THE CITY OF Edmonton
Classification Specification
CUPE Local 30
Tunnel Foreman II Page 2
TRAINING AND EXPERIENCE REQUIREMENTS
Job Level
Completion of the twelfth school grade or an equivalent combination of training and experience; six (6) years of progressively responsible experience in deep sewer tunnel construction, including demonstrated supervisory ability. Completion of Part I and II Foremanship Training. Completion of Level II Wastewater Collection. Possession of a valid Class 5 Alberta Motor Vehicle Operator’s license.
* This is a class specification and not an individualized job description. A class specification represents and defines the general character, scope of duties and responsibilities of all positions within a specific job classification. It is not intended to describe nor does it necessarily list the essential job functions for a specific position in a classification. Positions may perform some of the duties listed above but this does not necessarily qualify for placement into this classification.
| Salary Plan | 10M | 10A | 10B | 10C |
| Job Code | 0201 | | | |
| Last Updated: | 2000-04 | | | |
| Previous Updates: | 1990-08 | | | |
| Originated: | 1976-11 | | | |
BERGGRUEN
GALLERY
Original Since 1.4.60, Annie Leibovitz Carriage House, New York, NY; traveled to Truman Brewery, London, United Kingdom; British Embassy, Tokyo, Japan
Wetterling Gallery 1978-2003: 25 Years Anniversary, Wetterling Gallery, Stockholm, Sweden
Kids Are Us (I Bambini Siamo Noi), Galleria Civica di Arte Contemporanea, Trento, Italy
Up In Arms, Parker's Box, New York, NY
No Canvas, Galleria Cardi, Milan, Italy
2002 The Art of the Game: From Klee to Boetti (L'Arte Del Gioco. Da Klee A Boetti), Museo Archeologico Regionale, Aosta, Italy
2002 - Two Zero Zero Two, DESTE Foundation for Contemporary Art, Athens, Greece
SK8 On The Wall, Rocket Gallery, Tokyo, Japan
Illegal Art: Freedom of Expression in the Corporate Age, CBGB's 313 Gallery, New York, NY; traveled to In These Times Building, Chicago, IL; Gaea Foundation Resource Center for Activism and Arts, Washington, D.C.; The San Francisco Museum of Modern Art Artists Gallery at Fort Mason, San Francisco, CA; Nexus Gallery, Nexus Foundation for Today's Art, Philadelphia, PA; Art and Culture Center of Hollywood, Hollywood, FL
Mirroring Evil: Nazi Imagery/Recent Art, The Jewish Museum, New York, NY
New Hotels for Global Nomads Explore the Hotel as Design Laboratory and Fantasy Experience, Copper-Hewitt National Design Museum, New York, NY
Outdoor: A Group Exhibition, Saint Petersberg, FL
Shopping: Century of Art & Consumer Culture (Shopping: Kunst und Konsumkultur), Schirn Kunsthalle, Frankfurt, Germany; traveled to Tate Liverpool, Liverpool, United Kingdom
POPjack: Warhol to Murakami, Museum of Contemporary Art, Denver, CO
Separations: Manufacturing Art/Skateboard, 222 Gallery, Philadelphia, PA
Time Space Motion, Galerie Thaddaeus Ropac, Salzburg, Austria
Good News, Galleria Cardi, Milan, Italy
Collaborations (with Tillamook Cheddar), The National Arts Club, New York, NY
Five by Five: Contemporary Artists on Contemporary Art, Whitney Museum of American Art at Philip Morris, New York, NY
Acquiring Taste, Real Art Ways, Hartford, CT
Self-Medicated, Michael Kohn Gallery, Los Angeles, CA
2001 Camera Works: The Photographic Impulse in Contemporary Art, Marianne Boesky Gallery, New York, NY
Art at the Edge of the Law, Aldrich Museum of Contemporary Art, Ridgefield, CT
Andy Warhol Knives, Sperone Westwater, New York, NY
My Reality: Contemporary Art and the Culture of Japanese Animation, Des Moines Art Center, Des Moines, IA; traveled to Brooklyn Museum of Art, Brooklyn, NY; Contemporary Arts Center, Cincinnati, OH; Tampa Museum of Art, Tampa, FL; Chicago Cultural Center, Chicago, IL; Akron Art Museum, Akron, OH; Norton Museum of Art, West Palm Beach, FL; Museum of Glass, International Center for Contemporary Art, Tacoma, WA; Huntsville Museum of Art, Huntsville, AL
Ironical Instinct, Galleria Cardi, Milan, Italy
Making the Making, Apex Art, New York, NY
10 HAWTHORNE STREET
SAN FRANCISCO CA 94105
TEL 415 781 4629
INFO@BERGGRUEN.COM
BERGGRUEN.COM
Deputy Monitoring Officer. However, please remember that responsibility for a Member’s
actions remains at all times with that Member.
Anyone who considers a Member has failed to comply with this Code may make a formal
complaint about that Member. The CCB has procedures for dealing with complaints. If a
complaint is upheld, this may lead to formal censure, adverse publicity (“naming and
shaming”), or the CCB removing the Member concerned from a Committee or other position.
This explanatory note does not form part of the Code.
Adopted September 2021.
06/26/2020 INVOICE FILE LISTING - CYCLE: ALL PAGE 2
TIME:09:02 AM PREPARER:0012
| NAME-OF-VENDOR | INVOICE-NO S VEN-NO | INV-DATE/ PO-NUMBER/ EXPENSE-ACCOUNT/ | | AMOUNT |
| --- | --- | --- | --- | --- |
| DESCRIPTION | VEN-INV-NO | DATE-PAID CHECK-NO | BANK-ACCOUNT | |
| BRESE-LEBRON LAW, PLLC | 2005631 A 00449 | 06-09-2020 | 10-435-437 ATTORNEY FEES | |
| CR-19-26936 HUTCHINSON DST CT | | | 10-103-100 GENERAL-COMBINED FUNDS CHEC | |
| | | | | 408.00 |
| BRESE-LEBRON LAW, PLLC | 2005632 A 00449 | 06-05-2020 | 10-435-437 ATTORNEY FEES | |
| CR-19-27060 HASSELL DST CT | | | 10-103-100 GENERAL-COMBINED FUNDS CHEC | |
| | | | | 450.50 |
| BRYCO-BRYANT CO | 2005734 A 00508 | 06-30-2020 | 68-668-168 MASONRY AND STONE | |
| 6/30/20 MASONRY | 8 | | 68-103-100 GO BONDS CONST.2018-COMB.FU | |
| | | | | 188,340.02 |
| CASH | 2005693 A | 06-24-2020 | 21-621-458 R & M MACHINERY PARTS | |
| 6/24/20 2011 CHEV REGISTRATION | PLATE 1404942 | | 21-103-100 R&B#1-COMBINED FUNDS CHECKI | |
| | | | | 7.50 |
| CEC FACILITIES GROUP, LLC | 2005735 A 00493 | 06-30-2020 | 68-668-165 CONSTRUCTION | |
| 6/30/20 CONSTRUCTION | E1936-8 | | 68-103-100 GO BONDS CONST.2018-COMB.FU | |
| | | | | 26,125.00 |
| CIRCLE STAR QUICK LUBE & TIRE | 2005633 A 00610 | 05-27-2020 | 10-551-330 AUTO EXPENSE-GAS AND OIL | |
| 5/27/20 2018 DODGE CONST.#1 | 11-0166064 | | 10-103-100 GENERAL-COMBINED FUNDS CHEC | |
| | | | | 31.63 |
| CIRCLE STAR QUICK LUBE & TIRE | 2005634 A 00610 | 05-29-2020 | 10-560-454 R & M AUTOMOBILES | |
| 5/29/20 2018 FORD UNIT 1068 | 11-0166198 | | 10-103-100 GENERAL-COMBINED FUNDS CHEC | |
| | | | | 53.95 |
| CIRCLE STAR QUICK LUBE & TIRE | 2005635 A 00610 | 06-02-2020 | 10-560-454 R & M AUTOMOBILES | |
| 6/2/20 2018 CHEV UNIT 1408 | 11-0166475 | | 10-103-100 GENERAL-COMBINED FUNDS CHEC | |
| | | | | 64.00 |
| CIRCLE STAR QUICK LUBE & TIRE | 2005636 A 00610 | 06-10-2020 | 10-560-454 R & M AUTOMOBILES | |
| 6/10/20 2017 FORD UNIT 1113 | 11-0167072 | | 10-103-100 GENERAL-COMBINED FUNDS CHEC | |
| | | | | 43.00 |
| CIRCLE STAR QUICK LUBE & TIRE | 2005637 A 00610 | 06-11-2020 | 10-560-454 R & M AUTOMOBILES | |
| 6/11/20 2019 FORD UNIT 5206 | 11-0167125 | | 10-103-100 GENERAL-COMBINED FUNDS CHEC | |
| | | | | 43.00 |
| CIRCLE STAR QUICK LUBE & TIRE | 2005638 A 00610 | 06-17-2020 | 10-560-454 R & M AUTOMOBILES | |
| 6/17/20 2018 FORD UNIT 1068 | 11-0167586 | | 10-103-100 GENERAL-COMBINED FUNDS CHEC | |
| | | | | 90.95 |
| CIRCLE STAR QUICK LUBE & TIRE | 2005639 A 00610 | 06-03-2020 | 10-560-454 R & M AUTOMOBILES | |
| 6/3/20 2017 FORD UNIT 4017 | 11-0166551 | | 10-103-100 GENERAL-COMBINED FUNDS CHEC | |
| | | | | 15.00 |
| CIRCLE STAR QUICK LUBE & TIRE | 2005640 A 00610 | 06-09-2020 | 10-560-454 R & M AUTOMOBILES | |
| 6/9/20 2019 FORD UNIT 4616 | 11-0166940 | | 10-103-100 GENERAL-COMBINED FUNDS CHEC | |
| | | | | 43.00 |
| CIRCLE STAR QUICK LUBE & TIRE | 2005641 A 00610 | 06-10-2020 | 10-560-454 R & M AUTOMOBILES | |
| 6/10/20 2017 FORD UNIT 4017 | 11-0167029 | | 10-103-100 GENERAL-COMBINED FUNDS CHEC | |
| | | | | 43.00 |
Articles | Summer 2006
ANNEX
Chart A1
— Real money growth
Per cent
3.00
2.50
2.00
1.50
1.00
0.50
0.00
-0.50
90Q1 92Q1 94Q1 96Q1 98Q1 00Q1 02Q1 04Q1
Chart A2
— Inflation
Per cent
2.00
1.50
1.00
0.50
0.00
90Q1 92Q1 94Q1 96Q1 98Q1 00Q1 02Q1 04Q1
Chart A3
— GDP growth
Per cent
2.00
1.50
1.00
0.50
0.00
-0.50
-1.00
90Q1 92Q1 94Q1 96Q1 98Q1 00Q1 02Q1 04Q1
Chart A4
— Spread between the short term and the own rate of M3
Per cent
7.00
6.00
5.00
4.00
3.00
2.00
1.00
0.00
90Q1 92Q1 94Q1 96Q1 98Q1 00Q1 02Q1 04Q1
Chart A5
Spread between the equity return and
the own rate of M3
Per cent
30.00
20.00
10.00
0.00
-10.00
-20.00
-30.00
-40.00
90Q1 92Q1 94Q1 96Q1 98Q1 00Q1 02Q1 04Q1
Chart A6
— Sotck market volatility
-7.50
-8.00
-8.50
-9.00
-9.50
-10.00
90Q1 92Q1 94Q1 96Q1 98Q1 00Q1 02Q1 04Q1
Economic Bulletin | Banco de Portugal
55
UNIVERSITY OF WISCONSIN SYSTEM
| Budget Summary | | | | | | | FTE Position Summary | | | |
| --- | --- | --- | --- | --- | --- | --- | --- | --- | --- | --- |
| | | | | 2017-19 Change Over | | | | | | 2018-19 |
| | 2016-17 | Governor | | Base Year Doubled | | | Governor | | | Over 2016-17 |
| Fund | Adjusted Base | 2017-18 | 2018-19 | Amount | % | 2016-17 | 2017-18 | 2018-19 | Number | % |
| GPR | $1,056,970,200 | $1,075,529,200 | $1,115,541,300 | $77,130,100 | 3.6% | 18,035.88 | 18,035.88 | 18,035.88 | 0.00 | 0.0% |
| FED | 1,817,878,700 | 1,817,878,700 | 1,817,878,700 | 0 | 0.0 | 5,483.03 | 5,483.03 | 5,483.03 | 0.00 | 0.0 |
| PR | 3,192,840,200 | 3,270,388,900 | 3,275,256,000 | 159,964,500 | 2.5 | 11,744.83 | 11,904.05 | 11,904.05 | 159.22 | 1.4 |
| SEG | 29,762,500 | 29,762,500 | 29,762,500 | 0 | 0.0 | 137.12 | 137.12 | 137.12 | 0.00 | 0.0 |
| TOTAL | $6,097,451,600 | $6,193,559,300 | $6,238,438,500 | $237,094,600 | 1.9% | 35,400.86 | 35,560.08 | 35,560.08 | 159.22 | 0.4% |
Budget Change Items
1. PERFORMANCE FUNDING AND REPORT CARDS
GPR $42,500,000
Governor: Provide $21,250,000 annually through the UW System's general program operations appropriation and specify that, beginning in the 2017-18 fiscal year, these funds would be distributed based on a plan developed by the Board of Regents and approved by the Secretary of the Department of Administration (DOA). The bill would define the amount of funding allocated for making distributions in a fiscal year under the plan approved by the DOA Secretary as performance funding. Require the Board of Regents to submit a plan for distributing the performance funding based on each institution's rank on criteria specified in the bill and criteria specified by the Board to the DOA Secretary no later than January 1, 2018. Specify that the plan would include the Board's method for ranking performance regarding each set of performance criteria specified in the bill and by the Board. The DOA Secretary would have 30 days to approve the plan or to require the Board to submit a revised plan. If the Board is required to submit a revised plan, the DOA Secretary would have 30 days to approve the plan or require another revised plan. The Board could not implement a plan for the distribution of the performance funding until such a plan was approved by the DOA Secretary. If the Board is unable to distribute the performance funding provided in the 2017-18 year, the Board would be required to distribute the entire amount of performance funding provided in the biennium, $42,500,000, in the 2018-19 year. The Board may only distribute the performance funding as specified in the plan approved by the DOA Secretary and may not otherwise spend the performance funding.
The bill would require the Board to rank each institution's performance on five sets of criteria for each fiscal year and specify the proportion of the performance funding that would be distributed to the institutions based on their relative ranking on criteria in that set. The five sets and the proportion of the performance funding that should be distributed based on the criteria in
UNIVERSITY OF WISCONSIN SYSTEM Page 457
◆ ◆ ◆ ◆ ◆
**Work instruction**
Above are the records; print exactly the lines from the line with "5/27/20 2018 DODGE" to the line with "TIRE | 2005638", including both, and nothing else.

**Result below**
| 5/27/20 2018 DODGE CONST.#1 | 11-0166064 | | 10-103-100 GENERAL-COMBINED FUNDS CHEC | |
| | | | | 31.63 |
| CIRCLE STAR QUICK LUBE & TIRE | 2005634 A 00610 | 05-29-2020 | 10-560-454 R & M AUTOMOBILES | |
| 5/29/20 2018 FORD UNIT 1068 | 11-0166198 | | 10-103-100 GENERAL-COMBINED FUNDS CHEC | |
| | | | | 53.95 |
| CIRCLE STAR QUICK LUBE & TIRE | 2005635 A 00610 | 06-02-2020 | 10-560-454 R & M AUTOMOBILES | |
| 6/2/20 2018 CHEV UNIT 1408 | 11-0166475 | | 10-103-100 GENERAL-COMBINED FUNDS CHEC | |
| | | | | 64.00 |
| CIRCLE STAR QUICK LUBE & TIRE | 2005636 A 00610 | 06-10-2020 | 10-560-454 R & M AUTOMOBILES | |
| 6/10/20 2017 FORD UNIT 1113 | 11-0167072 | | 10-103-100 GENERAL-COMBINED FUNDS CHEC | |
| | | | | 43.00 |
| CIRCLE STAR QUICK LUBE & TIRE | 2005637 A 00610 | 06-11-2020 | 10-560-454 R & M AUTOMOBILES | |
| 6/11/20 2019 FORD UNIT 5206 | 11-0167125 | | 10-103-100 GENERAL-COMBINED FUNDS CHEC | |
| | | | | 43.00 |
| CIRCLE STAR QUICK LUBE & TIRE | 2005638 A 00610 | 06-17-2020 | 10-560-454 R & M AUTOMOBILES | |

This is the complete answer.